ABOUT THIS TASK: Set down the data below from its first line to the line holding "pinky mcp: (297, 382)", inclusive; omit all pictures.

PROVIDED DATA:
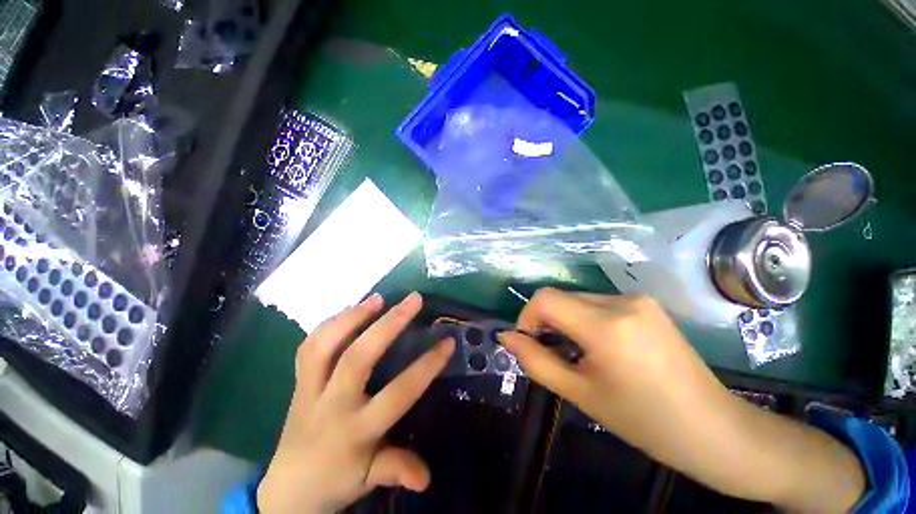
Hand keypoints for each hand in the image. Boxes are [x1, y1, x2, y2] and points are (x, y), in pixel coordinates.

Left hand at [257, 292, 454, 513]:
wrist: (287, 488)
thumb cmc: (336, 480)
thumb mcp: (370, 479)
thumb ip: (397, 469)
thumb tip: (427, 477)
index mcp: (356, 430)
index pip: (399, 393)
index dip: (426, 366)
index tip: (447, 342)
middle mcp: (331, 404)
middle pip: (358, 358)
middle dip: (389, 324)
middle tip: (413, 300)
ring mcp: (309, 390)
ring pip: (325, 346)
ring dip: (353, 316)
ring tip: (378, 298)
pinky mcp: (297, 382)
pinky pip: (308, 346)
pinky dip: (329, 323)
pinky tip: (349, 310)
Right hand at [499, 289, 730, 464]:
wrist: (714, 429)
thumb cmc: (644, 421)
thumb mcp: (579, 394)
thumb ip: (535, 361)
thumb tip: (506, 336)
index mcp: (606, 325)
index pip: (545, 298)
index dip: (527, 316)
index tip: (528, 342)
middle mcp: (622, 301)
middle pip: (561, 297)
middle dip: (546, 321)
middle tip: (552, 353)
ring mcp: (637, 299)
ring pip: (578, 299)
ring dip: (565, 321)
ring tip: (577, 353)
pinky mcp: (646, 304)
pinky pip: (598, 303)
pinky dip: (584, 319)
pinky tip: (599, 346)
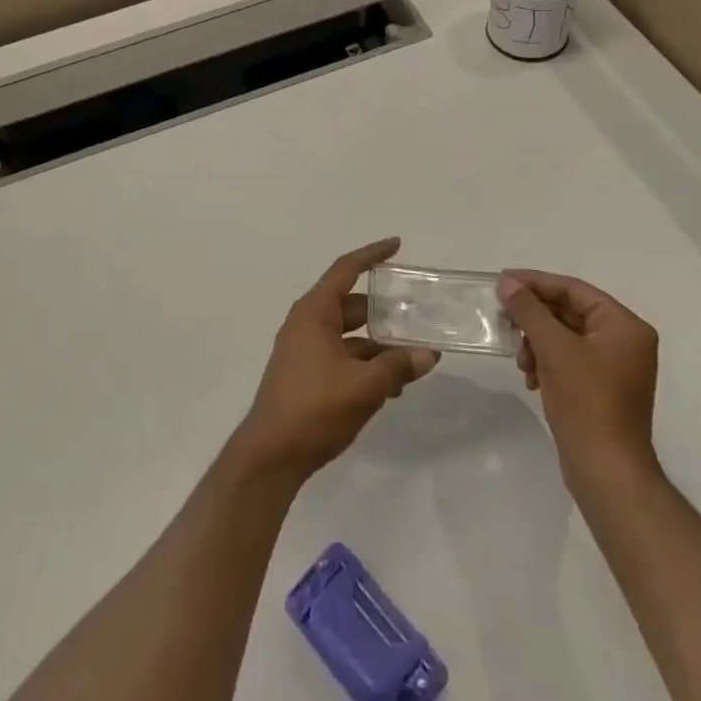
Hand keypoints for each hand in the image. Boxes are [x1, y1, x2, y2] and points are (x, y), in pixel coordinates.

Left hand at [234, 238, 438, 482]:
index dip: (372, 255)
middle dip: (384, 309)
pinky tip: (392, 385)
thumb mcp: (364, 386)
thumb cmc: (314, 408)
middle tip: (417, 312)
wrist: (271, 455)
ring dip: (379, 343)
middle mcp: (307, 323)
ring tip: (414, 356)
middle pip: (352, 304)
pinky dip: (366, 363)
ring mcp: (304, 349)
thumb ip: (398, 367)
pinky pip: (342, 356)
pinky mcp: (306, 374)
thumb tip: (429, 354)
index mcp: (314, 312)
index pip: (346, 269)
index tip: (396, 245)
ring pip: (349, 335)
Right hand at [498, 269, 659, 486]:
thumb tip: (507, 282)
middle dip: (534, 318)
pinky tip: (531, 378)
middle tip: (503, 318)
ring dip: (537, 343)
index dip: (536, 282)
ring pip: (565, 337)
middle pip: (569, 312)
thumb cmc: (586, 402)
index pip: (574, 289)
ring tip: (520, 361)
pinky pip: (568, 360)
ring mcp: (614, 367)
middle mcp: (624, 341)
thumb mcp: (553, 348)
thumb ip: (529, 310)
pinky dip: (546, 362)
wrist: (607, 472)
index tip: (502, 281)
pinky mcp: (601, 389)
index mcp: (624, 326)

TASK OUTPUT:
Hand keypoints for each hand in the image. Boxes are [x1, y1, x2, y2] and points are (x, y), in pixel coordinates.

Left hand at [257, 292, 454, 513]:
wrist: (287, 488)
thumb cmc: (336, 480)
thumb mcp: (370, 479)
thumb ip: (397, 469)
thumb tip: (427, 477)
index mcp: (356, 430)
index pip: (399, 393)
index dip: (426, 366)
index tip: (447, 342)
middle mcp: (331, 404)
middle pip: (358, 358)
middle dip: (389, 324)
middle tip: (413, 300)
ring mcp: (309, 390)
ring pip: (325, 346)
ring dip: (353, 316)
ring tip: (378, 298)
pinky mcp: (297, 382)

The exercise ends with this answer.